Il dilemma del voto con le lezioni online
Il dilemma del voto con le lezioni online
Fate lezione, ma senza voti. Anzi, no: metteteli. Ma non si era detto di no? Allora mettetene pochi. Come non detto, mettetene tanti: e che sia una valutazione formativa. Le indicazioni sono state molte, spesso contrastanti, da quando abbiamo iniziato questo strano periodo di scuola allo schermo. Una cosa soltanto si è capita: durerà molto più di quanto sembrasse. Si rincorrono notizie sugli esami light (come lo yogurt) e molto dipenderà dalla scadenza del rientro (scadenza: altra parola da yogurt).
Il problema della valutazione è cruciale: i voti danno sempre un messaggio chiaro agli studenti; al triennio concorrono all'attribuzione del credito scolastico, ovvero incidono direttamente sull'esito della maturità. La filosofia del «liberi tutti» rischia di danneggiare chi si è sempre impegnato, ed è un principio a cui non vogliamo sottostare. Dobbiamo bloccare la diffusione del Coronavirus, ma anche garantire il diritto all'istruzione. Evitare di penalizzare i deboli (che in streaming è difficile seguire), ma anche dare soddisfazione ai bravi. Rimaniamo convinti che «tutto andrà bene», ma non sappiamo come. Ieri, quindi, ho seguito un webinar sul tema "strumenti e valutazione nella didattica a distanza", già entrata nel linguaggio comune con l'acronimo DaD. Mai capito perché in Italia serva un acronimo per tutto.
Ammetto di non aver seguito con attenzione massima, perché Luciano si è seduto vicino a me ascoltando la lettura di una fiaba dal video della sua maestra. La vicinanza, però, scatena esplosioni di coccole, e quindi dovevo gestire gli assalti sbaciucchianti di mio figlio mentre prendevo appunti sulle ultime estensioni di Chrome, con esiti certamente migliorabili. Tuttavia a volte si ha l'impressione che i grandi tecnici, e i loro geniali formatori, non abbiano mai incontrato un adolescente se non in remoto. Quasi tutte le applicazioni che consigliavano si usano solamente da pc, mentre la maggior parte dei ragazzi si collega con smartphone. «Ma - diceva la formatrice - occorre entrare nella cultura del device personale come parte del corredo scolastico». Ah, ecco. La cultura del device personale. E come facciamo con quelle famiglie che non possono permettersi nemmeno le gite dei figli? Continuo a postare questa domanda in chat; nessuna risposta.

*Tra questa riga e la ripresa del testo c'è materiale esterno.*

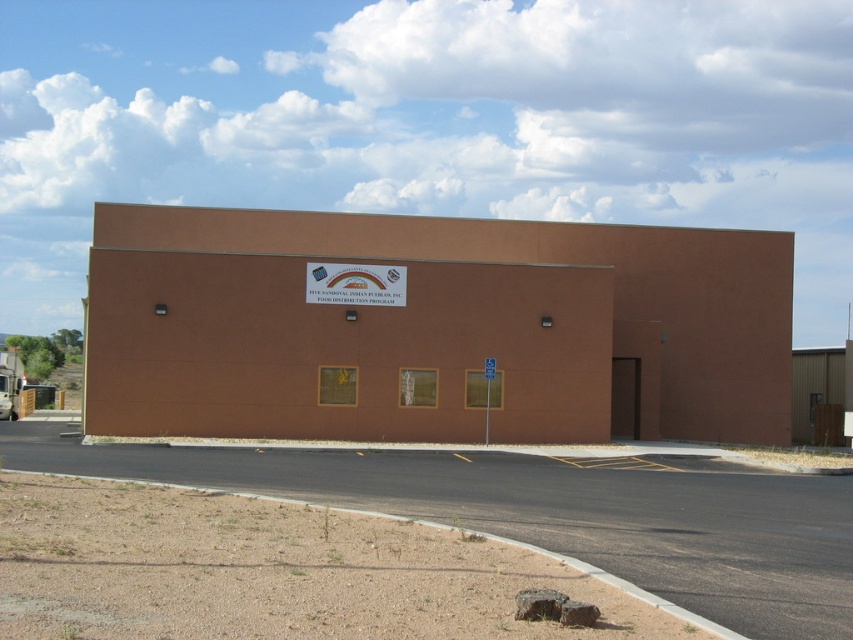
Question: Does matte brown building at center have a greater width compared to white plastic sign at center?

Choices:
 (A) no
 (B) yes

Answer: (B)

Question: Does matte brown building at center come in front of white plastic sign at center?

Choices:
 (A) yes
 (B) no

Answer: (A)

Question: Is matte brown building at center to the right of white plastic sign at center from the viewer's perspective?

Choices:
 (A) yes
 (B) no

Answer: (A)

Question: Among these objects, which one is nearest to the camera?

Choices:
 (A) matte brown building at center
 (B) white plastic sign at center

Answer: (A)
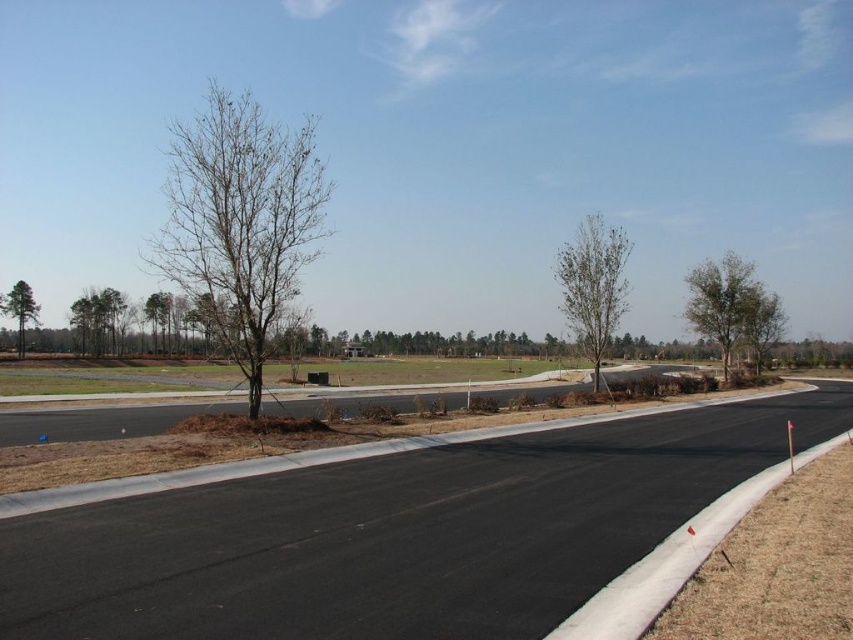
Question: Which point is closer to the camera?

Choices:
 (A) bare branches at left
 (B) black asphalt highway at center

Answer: (B)

Question: Does bare branches at left have a lesser width compared to bare wood tree at center?

Choices:
 (A) yes
 (B) no

Answer: (B)

Question: Which point is farther to the camera?

Choices:
 (A) green leafy tree at right
 (B) bare wood tree at left
 (C) bare branches at left
 (D) bare wood tree at center

Answer: (B)

Question: Which of the following is the closest to the observer?

Choices:
 (A) (579, 323)
 (B) (229, 221)
 (C) (376, 570)

Answer: (C)

Question: Does green leafy tree at right appear on the right side of bare wood tree at left?

Choices:
 (A) no
 (B) yes

Answer: (B)

Question: Does bare branches at left have a greater width compared to bare wood tree at left?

Seguiamo il seminario in tremila; è di gran lunga il corso di aggiornamento più numeroso al quale abbia mai partecipato. Molti di noi hanno difficoltà a dare, come ci si chiede, «un voto alla partecipazione». Come faccio a valutare la studentessa che ha un unico computer per tutta la famiglia e si collega quando può? E lo studente che usa un'unica rete Wi-Fi insieme ai vicini, con la voce che arriva a scatti? E quell'altro ragazzo che regolarmente esaurisce i Giga e deve sospendere la frequenza? «Bisognerà ragionare - dice la formatrice - in termini di diritto alla connettività, ed investire di conseguenza». Bisognerà investire. Allora sì che siamo tranquilli. E un'ultima cosa: la valutazione serve a dare motivazione ai ragazzi, che hanno bisogno di un obiettivo concreto e numerico. Ma se l'indicazione è «liberi tutti» quest'anno come si fa? «Ah, no! Adesso dovrete responsabilizzare gli studenti lavorando sulla motivazione intrinseca. Generare la passione per lo studio». Giusto. Accetto la sfida. Sarò un'insegnante che motiva gli studenti con l'amore per la cultura.
La prospettiva mi esalta, ma alla fine del webinar mi telefona una collega: «Ho somministrato la mia prima verifica online. Due studenti ad un certo punto sono scomparsi dallo schermo. Mi hanno scritto "prof, il computer si è rotto", non hanno consegnato e non li ho più visti». Fingo di non aver sentito e ripeto il mio mantra: motivazione intrinseca. Amore per la cultura. Tutto andrà bene.